See Figure 4 and Section 5.1 of the neural diffusion process (NDP) paper to see how to do it, we can replicate exactly the same or some variation thereof (note that the OpenReview version is more recent than the arXiv version).
Ideally we show that a RGNP does well here, while a standard GNP struggles (we should see whether an AttnGNP does okay).
I mentioned RGNP / GNP / AttnGNP because the standard (R)CNP does not generate correlated predictions, needed here to figure out e.g. the length scale of the learnt process. (Although we could use the autoregressive procedure of the AR-CNP paper.)
It shouldn't be too hard to code up once we have an implementation of RGNP.

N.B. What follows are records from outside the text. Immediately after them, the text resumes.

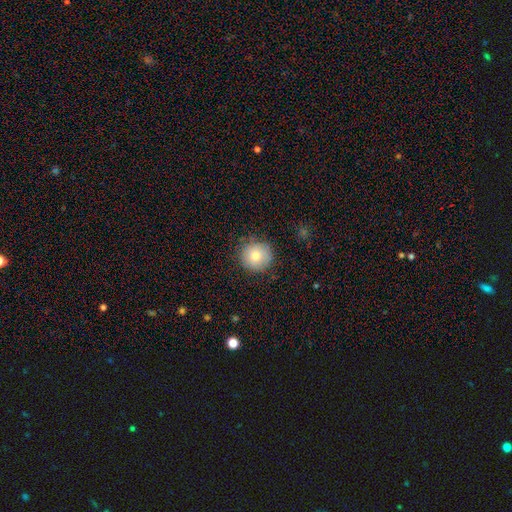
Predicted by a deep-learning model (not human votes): The model was most divided on "smooth or featured": smooth: 80%, featured or disk: 11%, star or artifact: 9%. More confident: how rounded — round (93%); merging — none (83%).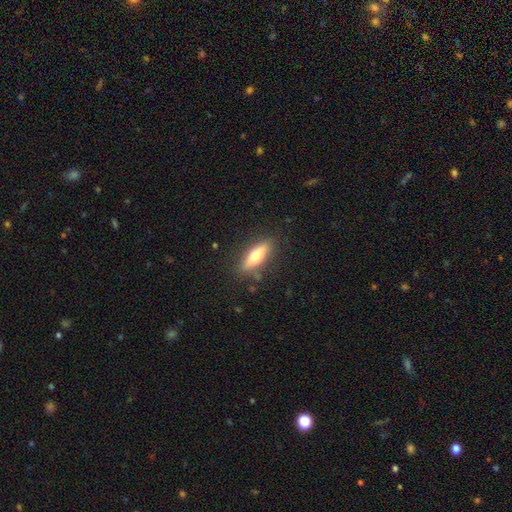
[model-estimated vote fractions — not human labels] Smooth or featured?
  - smooth: 63% *
  - featured or disk: 30%
  - star or artifact: 6%
How rounded?
  - cigar-shaped: 53% *
  - in between: 45%
  - round: 2%
Merging?
  - none: 82% *
  - minor disturbance: 12%
  - major disturbance: 3%
  - merger: 2%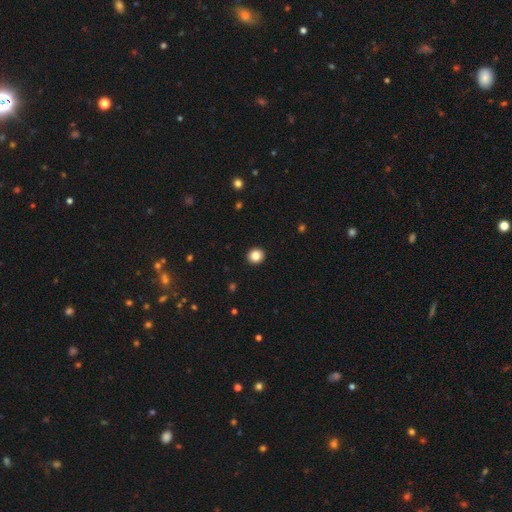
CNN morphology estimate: This appears to be a smooth galaxy with no disk features (84%) that is round (92%). Merging: none (94%).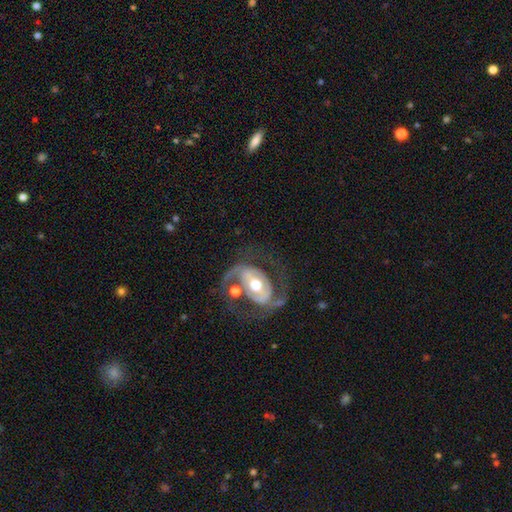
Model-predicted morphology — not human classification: A featured or disk galaxy (79%) with a strong bar (40%), 2 (82%) medium (47%) spiral arms (80%) and a moderate central bulge (62%).

Vote fractions:
- Smooth or featured? featured or disk: 79% / star or artifact: 11% / smooth: 10%
- Edge-on disk? no: 92% / yes: 8%
- Bar? strong: 40% / weak: 33% / no: 27%
- Spiral arms? yes: 80% / no: 20%
- Spiral winding? medium: 47% / tight: 28% / loose: 25%
- Spiral arm count? 2: 82% / can't tell: 8% / 1: 4% / 3: 3% / 4: 2% / more than 4: 2%
- Bulge size? moderate: 62% / small: 25% / large: 9% / dominant: 2% / none: 2%
- Merging? none: 69% / minor disturbance: 12% / major disturbance: 11% / merger: 8%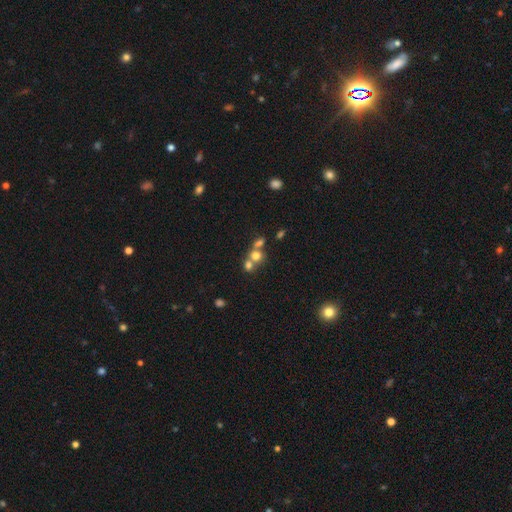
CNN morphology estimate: This appears to be a smooth galaxy with no disk features (68%) that is round (77%). Merging: merger (57%).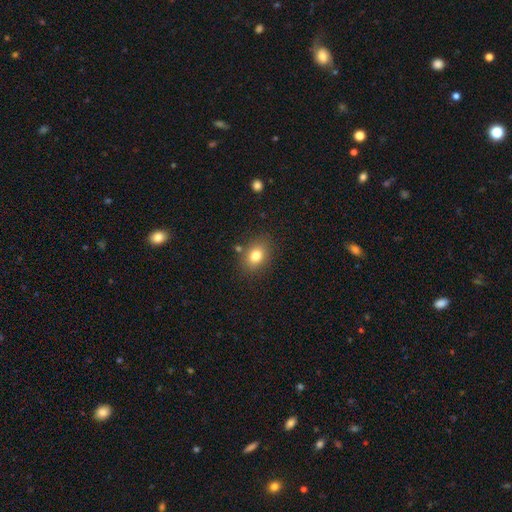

[X] Implement an experimental setup similar to NPD due: 05-03
[x] Show that training RGNP with varying hyperparamters effectively learns a posterior due:05-07
[x] Compare to GNP and AttnGNP due:05-07
[ ] Finetune the setup and make pretty figures depending on the evaluation outcome due:05-10
Status
The approach works in general, but has not yet achieved the very narrow histogram Dutordoir et al. claim to achieve.
Whether it improves still depends on seeds and hyperparameters, usually AGNP and RGNP improve upon GNP
Opinion: In its current setup it is more of a toy example. Could be more interesting if we switch to a quantitative comparison of ease to marginalize hyperparameters (final performance, computational cost,...)
We discussed this in the meeting but forgot to add it as a task.
It shouldn't be too hard to code up once we have an implementation of RGNP.